### TASK REQUIREMENTS
Please write out the items again, starting with the line with "right knee: (112, 361, 4)" and going on through the line with "left shoulder: (229, 264, 10)", substituting "hand" for "wrist" and leaving everything else unchanged.

[Structured pose outputs]
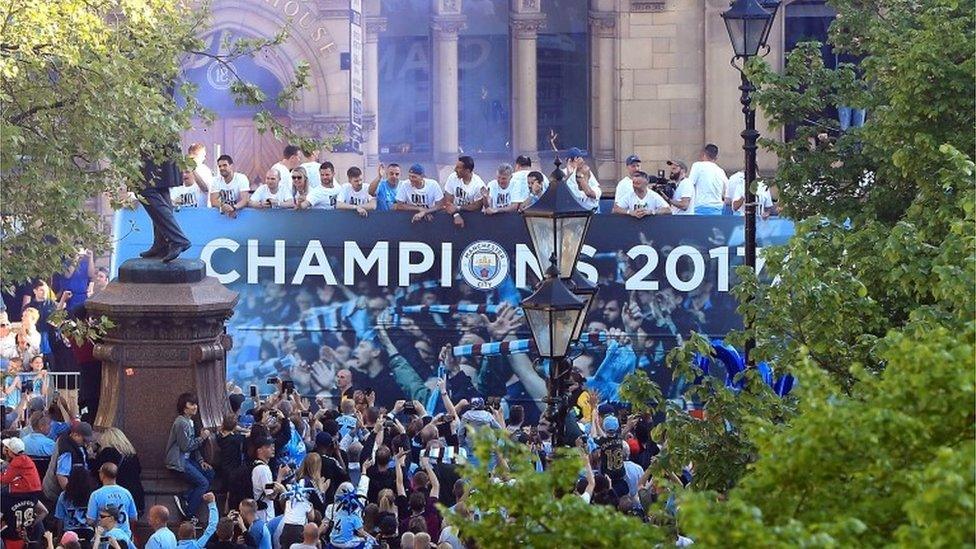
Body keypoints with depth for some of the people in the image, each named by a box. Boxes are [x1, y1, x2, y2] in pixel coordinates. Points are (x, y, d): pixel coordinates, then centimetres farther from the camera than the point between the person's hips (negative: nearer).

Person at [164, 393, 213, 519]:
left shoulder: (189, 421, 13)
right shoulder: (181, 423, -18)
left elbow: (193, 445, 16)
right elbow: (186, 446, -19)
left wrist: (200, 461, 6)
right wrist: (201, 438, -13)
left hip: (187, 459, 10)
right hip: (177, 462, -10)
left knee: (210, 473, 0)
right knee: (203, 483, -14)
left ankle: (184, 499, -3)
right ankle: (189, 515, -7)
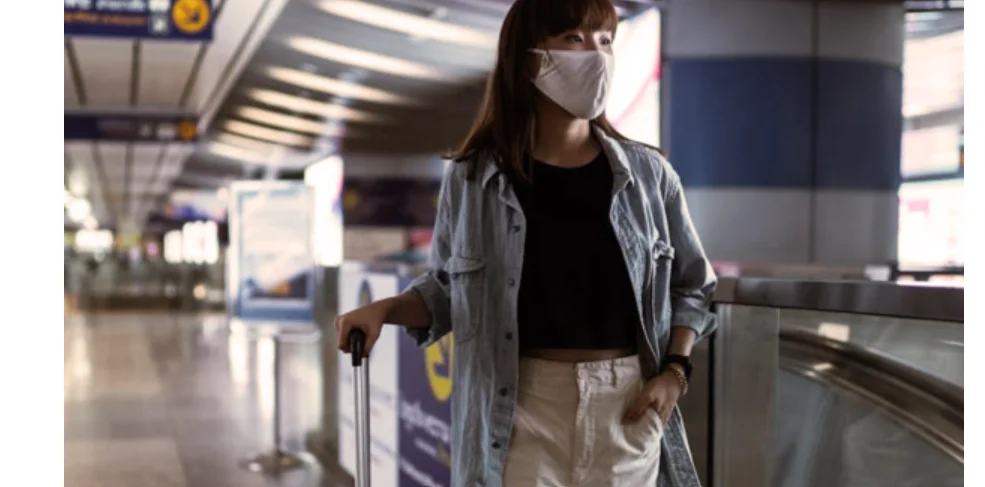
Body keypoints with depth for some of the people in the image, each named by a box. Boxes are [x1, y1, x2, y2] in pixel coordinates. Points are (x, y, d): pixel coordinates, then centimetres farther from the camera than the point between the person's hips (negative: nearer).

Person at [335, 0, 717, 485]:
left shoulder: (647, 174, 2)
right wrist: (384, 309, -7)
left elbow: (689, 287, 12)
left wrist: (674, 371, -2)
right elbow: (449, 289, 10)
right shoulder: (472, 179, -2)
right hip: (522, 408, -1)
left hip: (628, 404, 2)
--
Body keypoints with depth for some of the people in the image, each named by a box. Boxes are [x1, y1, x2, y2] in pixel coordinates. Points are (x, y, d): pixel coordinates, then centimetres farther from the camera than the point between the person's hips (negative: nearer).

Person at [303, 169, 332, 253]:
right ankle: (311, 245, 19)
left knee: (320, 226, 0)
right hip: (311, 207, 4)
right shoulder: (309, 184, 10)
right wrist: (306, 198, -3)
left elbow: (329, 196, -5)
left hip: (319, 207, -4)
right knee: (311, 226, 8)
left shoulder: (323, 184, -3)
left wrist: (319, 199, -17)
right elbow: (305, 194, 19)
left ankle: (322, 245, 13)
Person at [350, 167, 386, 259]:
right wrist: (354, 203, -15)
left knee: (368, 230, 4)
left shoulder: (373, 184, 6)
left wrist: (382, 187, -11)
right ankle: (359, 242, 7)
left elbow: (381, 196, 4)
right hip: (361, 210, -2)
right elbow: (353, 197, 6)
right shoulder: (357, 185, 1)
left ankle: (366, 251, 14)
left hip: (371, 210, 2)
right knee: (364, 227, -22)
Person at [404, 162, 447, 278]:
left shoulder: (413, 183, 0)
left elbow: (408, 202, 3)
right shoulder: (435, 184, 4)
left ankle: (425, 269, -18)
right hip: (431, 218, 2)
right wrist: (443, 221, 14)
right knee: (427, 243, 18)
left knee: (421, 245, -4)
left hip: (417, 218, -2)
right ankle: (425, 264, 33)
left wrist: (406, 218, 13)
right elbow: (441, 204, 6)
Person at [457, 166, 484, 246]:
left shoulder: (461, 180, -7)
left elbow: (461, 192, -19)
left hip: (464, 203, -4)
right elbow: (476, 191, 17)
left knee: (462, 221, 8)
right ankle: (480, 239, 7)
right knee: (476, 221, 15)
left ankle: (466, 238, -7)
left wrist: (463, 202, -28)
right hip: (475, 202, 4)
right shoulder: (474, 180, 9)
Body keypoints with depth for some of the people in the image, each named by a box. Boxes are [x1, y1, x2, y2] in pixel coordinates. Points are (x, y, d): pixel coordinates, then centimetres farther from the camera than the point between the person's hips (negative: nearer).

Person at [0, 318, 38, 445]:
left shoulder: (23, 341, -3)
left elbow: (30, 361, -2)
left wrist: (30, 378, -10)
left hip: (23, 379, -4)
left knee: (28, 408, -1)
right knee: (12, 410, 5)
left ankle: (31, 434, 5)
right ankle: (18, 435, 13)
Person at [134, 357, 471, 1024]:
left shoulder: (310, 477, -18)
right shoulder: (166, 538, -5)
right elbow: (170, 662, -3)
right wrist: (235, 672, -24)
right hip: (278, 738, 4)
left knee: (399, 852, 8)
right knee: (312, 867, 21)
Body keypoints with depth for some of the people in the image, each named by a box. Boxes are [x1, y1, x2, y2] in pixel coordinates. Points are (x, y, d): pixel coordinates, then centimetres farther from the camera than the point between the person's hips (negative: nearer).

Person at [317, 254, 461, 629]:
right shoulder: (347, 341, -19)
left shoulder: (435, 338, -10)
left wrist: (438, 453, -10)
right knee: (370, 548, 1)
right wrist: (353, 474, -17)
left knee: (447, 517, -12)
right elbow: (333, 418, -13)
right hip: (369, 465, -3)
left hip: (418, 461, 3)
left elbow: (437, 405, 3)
---
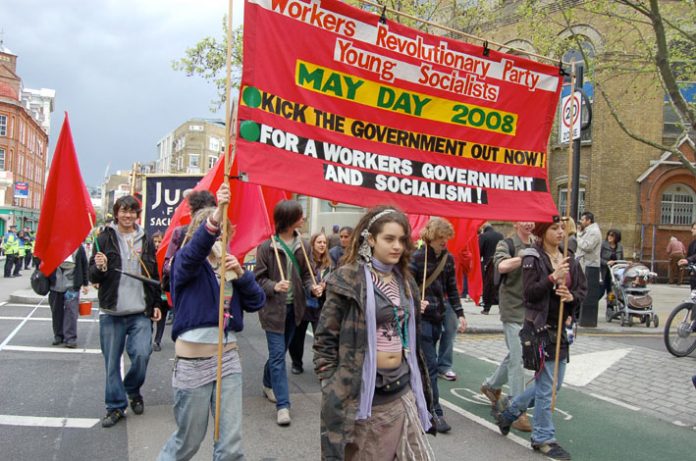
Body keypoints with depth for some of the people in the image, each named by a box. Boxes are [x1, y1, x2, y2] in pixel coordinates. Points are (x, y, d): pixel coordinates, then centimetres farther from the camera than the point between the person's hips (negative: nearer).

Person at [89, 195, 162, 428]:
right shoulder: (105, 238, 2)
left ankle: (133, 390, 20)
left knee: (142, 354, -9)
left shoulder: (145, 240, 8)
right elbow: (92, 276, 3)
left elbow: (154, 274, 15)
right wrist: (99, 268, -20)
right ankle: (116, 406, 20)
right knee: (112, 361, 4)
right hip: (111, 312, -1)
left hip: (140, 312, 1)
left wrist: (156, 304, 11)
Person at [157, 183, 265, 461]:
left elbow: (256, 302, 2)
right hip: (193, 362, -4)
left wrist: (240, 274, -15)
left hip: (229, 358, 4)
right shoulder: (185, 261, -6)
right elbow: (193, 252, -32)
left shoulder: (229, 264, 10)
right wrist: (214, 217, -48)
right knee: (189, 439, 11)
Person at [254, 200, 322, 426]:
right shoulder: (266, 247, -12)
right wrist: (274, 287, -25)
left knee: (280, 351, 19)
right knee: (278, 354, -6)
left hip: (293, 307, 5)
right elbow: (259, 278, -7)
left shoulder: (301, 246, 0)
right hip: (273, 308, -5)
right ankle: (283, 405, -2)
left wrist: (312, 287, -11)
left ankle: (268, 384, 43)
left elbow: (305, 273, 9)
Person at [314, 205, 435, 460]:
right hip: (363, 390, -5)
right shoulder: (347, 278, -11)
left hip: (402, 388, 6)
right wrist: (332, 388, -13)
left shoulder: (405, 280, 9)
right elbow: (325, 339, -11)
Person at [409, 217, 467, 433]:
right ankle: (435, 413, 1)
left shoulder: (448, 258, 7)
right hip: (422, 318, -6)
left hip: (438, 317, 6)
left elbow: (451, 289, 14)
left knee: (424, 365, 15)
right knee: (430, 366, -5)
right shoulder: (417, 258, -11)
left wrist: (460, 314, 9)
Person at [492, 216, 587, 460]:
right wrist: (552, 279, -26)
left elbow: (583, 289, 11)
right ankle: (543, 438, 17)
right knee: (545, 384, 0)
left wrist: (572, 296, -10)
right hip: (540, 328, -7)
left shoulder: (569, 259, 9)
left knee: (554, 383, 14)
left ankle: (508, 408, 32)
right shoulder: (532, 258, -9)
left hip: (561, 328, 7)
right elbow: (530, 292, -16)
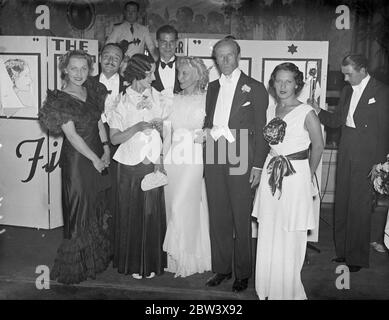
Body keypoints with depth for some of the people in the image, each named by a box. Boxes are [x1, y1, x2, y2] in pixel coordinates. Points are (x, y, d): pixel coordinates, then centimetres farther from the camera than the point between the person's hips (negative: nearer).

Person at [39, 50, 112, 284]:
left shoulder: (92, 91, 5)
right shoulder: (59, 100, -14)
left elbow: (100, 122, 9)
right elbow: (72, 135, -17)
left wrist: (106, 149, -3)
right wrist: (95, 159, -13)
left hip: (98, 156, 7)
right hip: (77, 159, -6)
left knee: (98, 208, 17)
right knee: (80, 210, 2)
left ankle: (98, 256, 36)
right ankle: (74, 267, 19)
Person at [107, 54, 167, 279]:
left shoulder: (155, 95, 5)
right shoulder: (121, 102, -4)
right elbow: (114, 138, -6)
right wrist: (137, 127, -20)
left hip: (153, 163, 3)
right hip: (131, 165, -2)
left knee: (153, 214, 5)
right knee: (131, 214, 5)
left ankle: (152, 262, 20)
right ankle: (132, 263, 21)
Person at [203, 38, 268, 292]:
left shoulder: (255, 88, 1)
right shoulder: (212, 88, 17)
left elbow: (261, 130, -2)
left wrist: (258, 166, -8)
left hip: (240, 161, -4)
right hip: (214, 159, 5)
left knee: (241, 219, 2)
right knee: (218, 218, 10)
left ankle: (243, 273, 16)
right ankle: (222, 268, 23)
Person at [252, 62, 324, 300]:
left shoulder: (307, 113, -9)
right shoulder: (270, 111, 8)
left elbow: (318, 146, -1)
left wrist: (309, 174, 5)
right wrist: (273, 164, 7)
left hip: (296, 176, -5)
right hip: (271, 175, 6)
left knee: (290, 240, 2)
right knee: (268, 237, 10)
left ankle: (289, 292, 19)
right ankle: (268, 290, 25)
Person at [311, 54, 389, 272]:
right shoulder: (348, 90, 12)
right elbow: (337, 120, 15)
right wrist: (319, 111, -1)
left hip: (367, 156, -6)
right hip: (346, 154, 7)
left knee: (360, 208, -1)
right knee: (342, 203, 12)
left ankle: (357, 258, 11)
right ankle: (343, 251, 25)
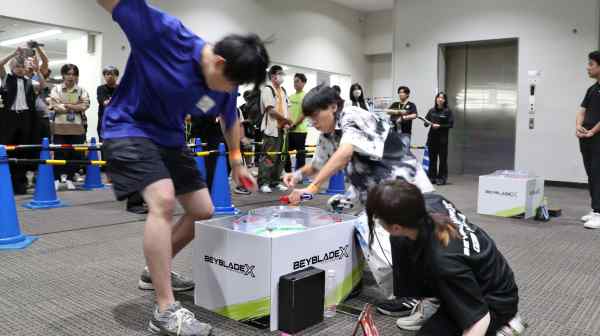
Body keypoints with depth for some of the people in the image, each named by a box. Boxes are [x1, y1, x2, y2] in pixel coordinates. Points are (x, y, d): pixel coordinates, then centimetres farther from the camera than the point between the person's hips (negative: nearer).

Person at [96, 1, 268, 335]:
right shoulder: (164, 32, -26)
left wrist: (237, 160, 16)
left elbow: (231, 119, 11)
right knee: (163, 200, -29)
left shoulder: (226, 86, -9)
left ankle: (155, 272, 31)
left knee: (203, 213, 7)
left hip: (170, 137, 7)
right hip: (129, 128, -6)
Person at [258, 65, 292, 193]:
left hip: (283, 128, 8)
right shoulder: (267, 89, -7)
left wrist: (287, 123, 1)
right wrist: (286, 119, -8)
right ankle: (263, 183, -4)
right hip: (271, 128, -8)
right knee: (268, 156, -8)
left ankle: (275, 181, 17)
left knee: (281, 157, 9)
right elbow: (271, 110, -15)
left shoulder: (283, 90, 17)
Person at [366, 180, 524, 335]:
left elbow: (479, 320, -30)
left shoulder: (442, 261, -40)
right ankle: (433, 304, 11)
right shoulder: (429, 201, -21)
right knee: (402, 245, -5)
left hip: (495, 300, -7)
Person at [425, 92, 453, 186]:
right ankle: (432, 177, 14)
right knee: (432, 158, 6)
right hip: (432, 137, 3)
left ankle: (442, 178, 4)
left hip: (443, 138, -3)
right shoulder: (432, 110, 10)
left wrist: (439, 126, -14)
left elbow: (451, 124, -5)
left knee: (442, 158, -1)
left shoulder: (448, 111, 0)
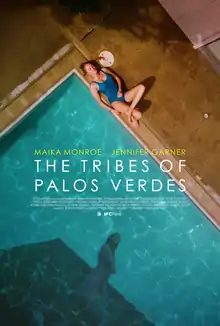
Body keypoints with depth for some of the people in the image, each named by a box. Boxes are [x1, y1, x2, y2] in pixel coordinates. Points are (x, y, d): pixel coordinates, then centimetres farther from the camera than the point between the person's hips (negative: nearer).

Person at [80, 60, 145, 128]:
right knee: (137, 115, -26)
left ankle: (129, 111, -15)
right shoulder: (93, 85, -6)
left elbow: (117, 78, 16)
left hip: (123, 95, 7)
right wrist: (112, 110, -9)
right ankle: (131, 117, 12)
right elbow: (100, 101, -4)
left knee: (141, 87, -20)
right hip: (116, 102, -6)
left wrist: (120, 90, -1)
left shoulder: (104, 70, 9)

### OUTPUT FOR THIS TASK
right knee: (112, 361, 4)
right hip: (111, 312, -1)
left hip: (140, 312, 1)
left hand: (156, 304, 11)
Person at [157, 183, 265, 461]:
left elbow: (256, 302, 2)
right hip: (193, 362, -4)
left hand: (240, 274, -15)
left hip: (229, 358, 4)
right shoulder: (185, 261, -6)
right elbow: (193, 252, -32)
left shoulder: (229, 264, 10)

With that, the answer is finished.